Indiana Tax Dispute: In 2008, the Indiana Department of Revenue (“IDR”) commenced an income tax examination of the Company's Indiana income tax filings for the 2005 to 2007 period. In February 2010, the Company received a notice of proposed adjustment from the field agent in the amount of $7.3 million, excluding interest and penalties of $2.3 million, challenging the treatment of income and gain from certain asset sales outside of Indiana, which we reported on our Indiana state tax returns for the years 2000 through 2007. In March 2010, the Company timely filed a protest with the IDR requesting abatement of all tax, interest and penalties. In September 2010, a hearing was held with the IDR where the Company restated significant facts and positions which the Company believed the field agent had not taken into consideration in issuing the assessment. On March 30, 2011, the IDR issued a letter of finding which denied all issues protested in the hearing, but sustained the Company's request to waive penalties.  On April 28, 2011, the Company timely filed a rehearing request of which the IDR promptly granted.  A rehearing was conducted on June 22, 2011, with the Company presenting additional clarifying facts and technical support for our tax positions.  The IDR has 60 days to review the additional data presented and will issue its supplemental findings. As of the date of these financial statements, the Company is still awaiting the issuance of the supplemental findings.  

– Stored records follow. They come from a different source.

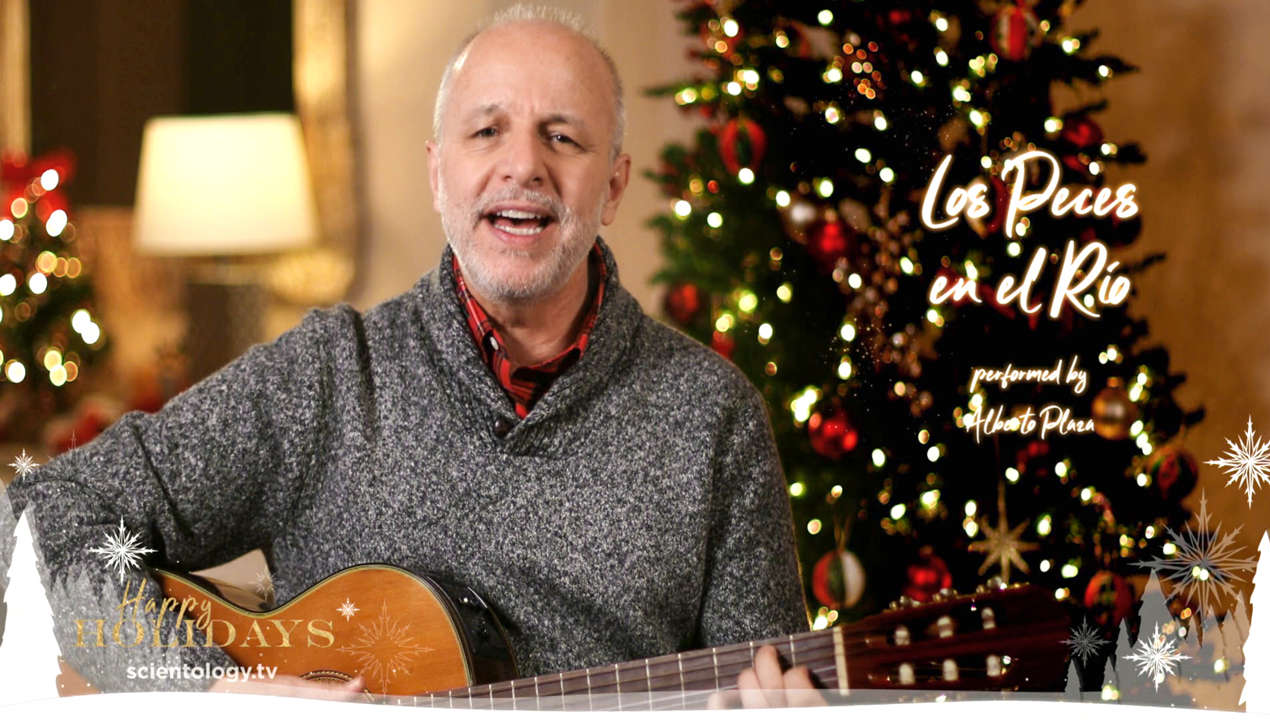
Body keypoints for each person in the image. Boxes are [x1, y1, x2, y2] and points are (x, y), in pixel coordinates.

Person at [7, 5, 819, 707]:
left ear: (611, 186)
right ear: (438, 174)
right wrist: (208, 691)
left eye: (563, 137)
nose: (523, 165)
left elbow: (769, 684)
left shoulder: (711, 415)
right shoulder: (327, 375)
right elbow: (37, 522)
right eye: (487, 131)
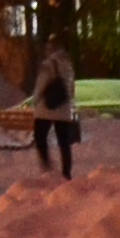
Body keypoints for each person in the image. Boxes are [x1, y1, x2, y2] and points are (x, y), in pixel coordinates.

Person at [29, 38, 80, 178]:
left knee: (40, 136)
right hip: (64, 108)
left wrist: (35, 100)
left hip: (46, 108)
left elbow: (41, 85)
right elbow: (71, 88)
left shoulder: (48, 64)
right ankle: (66, 172)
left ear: (51, 49)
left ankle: (47, 167)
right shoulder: (69, 65)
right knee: (64, 141)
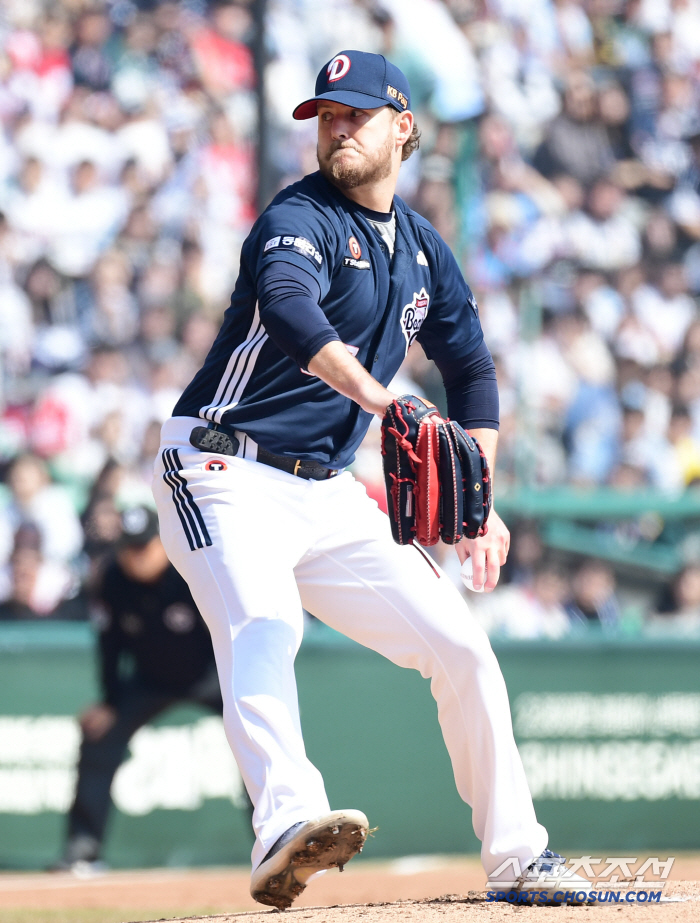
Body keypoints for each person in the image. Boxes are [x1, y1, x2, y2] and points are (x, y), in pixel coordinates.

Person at [151, 50, 592, 908]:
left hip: (322, 491)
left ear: (404, 126)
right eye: (325, 114)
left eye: (355, 112)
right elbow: (288, 311)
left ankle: (520, 858)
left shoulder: (423, 248)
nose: (338, 127)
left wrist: (479, 498)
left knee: (463, 649)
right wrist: (386, 401)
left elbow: (471, 369)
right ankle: (287, 821)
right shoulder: (296, 219)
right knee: (266, 620)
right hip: (220, 470)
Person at [54, 506, 247, 871]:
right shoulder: (113, 578)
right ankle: (83, 848)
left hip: (211, 675)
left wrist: (241, 689)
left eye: (145, 547)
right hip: (148, 681)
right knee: (99, 735)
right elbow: (109, 644)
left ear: (163, 542)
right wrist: (109, 701)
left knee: (256, 733)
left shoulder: (190, 572)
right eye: (129, 548)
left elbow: (228, 632)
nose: (136, 557)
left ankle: (277, 840)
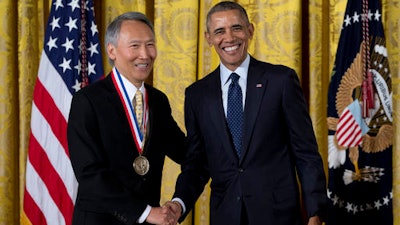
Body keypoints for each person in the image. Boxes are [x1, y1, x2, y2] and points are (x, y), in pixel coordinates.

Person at [167, 1, 328, 225]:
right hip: (226, 216)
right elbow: (197, 164)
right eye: (220, 31)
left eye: (237, 28)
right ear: (208, 38)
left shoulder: (281, 81)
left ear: (250, 30)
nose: (229, 38)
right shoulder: (197, 95)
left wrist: (315, 212)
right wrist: (178, 203)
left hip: (277, 215)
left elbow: (306, 154)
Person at [67, 12, 185, 225]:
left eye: (150, 44)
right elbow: (89, 173)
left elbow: (187, 153)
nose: (145, 54)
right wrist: (145, 212)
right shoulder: (87, 101)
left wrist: (178, 203)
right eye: (135, 46)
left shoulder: (158, 101)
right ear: (112, 50)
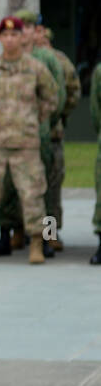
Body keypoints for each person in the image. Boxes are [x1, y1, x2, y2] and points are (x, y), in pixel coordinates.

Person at [0, 16, 57, 264]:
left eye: (15, 34)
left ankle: (36, 245)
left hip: (25, 143)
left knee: (32, 194)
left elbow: (51, 97)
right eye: (5, 35)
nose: (10, 39)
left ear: (22, 37)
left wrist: (33, 119)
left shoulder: (36, 68)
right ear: (0, 38)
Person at [0, 9, 65, 256]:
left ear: (36, 31)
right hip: (6, 136)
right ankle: (10, 234)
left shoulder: (46, 58)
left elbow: (61, 96)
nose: (21, 33)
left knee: (40, 188)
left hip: (39, 135)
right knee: (8, 188)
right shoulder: (3, 60)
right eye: (17, 28)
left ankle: (45, 238)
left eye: (27, 27)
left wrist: (40, 121)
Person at [43, 26, 81, 250]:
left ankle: (50, 233)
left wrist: (58, 117)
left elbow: (73, 93)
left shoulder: (60, 61)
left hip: (51, 135)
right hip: (24, 137)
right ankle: (22, 232)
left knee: (51, 191)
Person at [92, 61, 101, 264]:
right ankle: (51, 237)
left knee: (50, 199)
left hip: (49, 136)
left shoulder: (57, 61)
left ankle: (49, 240)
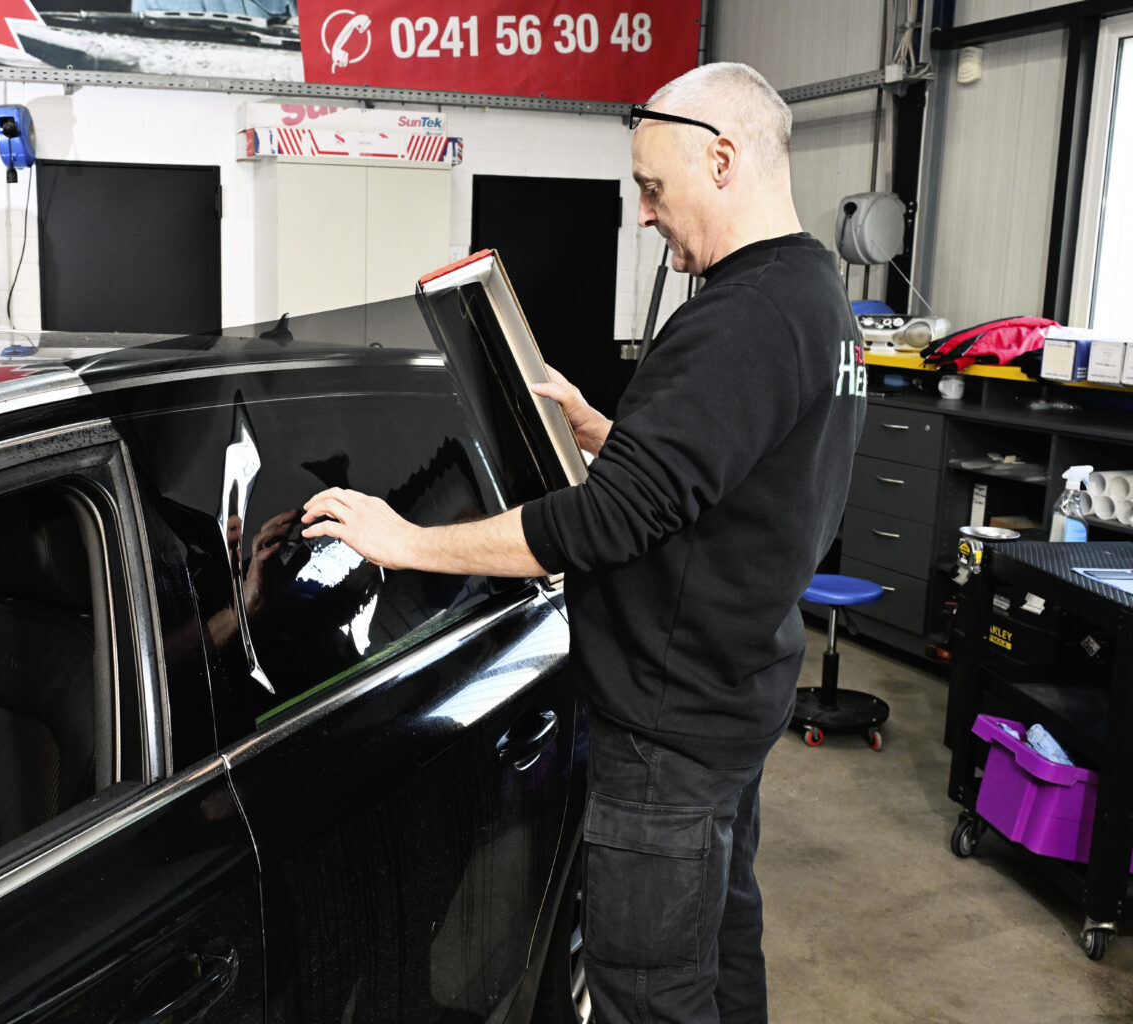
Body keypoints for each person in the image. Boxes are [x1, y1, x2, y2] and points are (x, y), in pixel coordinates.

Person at [301, 61, 866, 1024]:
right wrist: (611, 432)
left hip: (667, 732)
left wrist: (407, 539)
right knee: (723, 966)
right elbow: (744, 469)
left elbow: (600, 524)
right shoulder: (812, 296)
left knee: (651, 994)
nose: (642, 217)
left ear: (722, 159)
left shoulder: (740, 319)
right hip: (734, 700)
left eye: (651, 187)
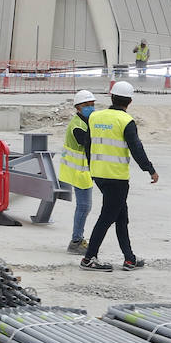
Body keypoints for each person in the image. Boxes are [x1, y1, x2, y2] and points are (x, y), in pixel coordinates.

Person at [81, 81, 159, 272]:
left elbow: (88, 144)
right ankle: (89, 258)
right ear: (130, 101)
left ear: (111, 96)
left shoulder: (95, 117)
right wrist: (150, 169)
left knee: (121, 216)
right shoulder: (126, 121)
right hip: (117, 177)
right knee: (107, 217)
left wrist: (92, 168)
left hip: (98, 174)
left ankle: (129, 259)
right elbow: (136, 148)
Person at [59, 90, 97, 255]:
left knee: (84, 207)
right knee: (84, 206)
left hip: (83, 170)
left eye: (92, 104)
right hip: (78, 171)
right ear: (78, 107)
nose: (90, 107)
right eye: (86, 105)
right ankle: (76, 241)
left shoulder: (86, 121)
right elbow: (88, 143)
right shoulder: (77, 125)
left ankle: (77, 239)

Redemption of Securities Owned By an Unsuitable Person: Our certificate of incorporation grants us the power to redeem our securities or the securities of our affiliated companies from a person who owns or controls these securities if:  (a) that person is determined by a governmental gaming authority to be unsuitable to own or control these securities, or (b) that person causes us or any of our affiliated companies to lose or be threatened with the loss of any gaming license or, in the sole discretion of our Board of Directors, that person is deemed likely to jeopardize our right to conduct gaming activities in any of the jurisdictions in which we conduct gaming activities.
Under the foregoing circumstances, we may redeem, and may be required by the applicable gaming authority, to redeem, that person's securities to the extent required by the gaming authority or deemed necessary or advisable by us.  The redemption price will be determined by the gaming authority or otherwise will be a price deemed reasonable by us, which in our discretion could be the original purchase price or the then current trading price of the securities.  Furthermore, we may pay the redemption price in cash, by promissory note, or both, as required by the gaming authority or otherwise as we elect.
Other:    We are a party to a number of pending legal proceedings. Management does not expect that the outcome of such proceedings, either individually or in the aggregate, will have a material effect on our financial position, cash flows or results of operations.